My DPO training shows these metrics after 50 steps:
- loss: 0.68 (barely decreased from 0.69)
- rewards/chosen: 0.02
- rewards/rejected: -0.01
- rewards/margin: 0.03

This seems like the model isn't learning. Diagnose potential causes:
1. Data quality issues?
2. Hyperparameter problems?
3. Model/tokenizer issues?

What specific fixes should I try?

What you are learning: Diagnostic reasoning. You develop the ability to interpret metrics and map symptoms to causes.

Prompt 2: Optimize for Your Hardware

I have these hardware constraints:
- GPU: T4 (15GB VRAM)
- Current memory usage after loading: 6GB allocated
- Dataset size: 200 examples
- Desired effective batch size: 16

Help me calculate the optimal configuration:
1. What batch size and gradient accumulation work?
2. What max_length can I afford?
3. Should I use gradient checkpointing?

Show the math for memory estimation.

What you are learning: Resource planning. You learn to reason about memory budgets and optimize configurations.

Prompt 3: Design Ablation Study

I want to understand how beta affects my Task API alignment. Design a small
ablation study:

1. What beta values should I test? (3-5 values)
2. What metrics should I compare?
3. How many training runs does this require?
4. What would results showing "beta too low" vs "beta too high" look like?

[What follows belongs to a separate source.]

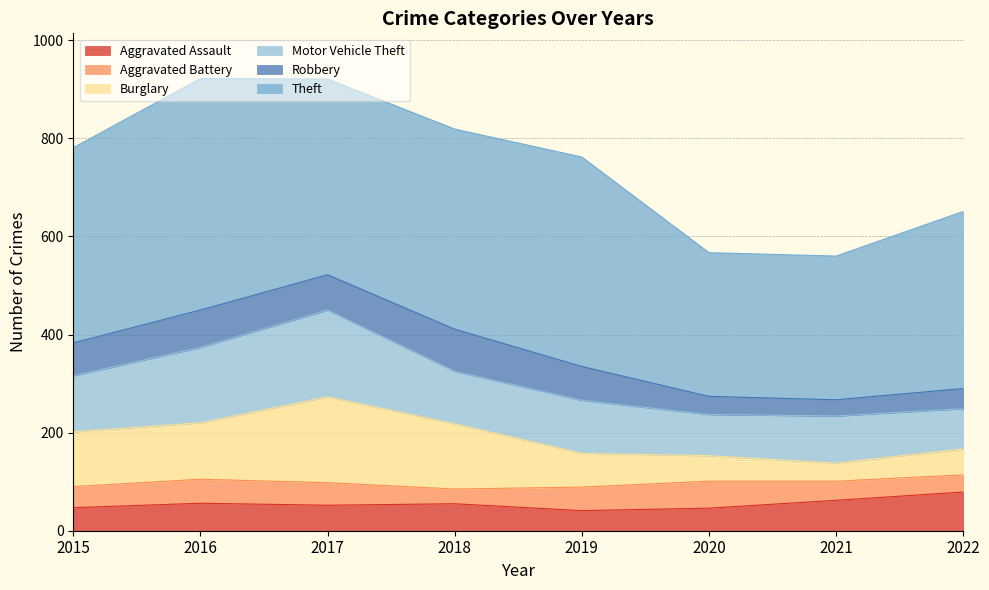

Which series has the widest spread of values?

Theft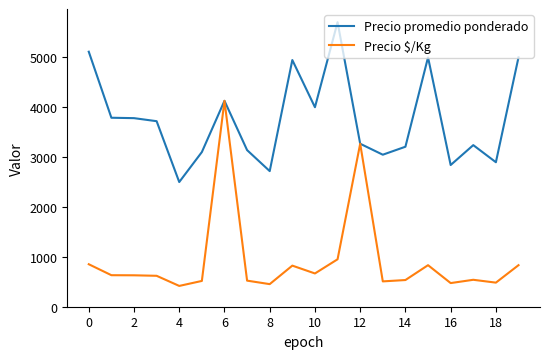

Which series has the largest total across all categories?

Precio promedio ponderado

I have limited compute, so suggest an efficient approach.

What you are learning: Experimental design. You learn to systematically explore hyperparameter space rather than guessing.

Safety Note

DPO training modifies model behavior. Always validate thoroughly before deployment. A model that appears aligned on your test prompts may still fail on novel attacks. The evaluation and red-teaming in upcoming lessons are essential, not optional.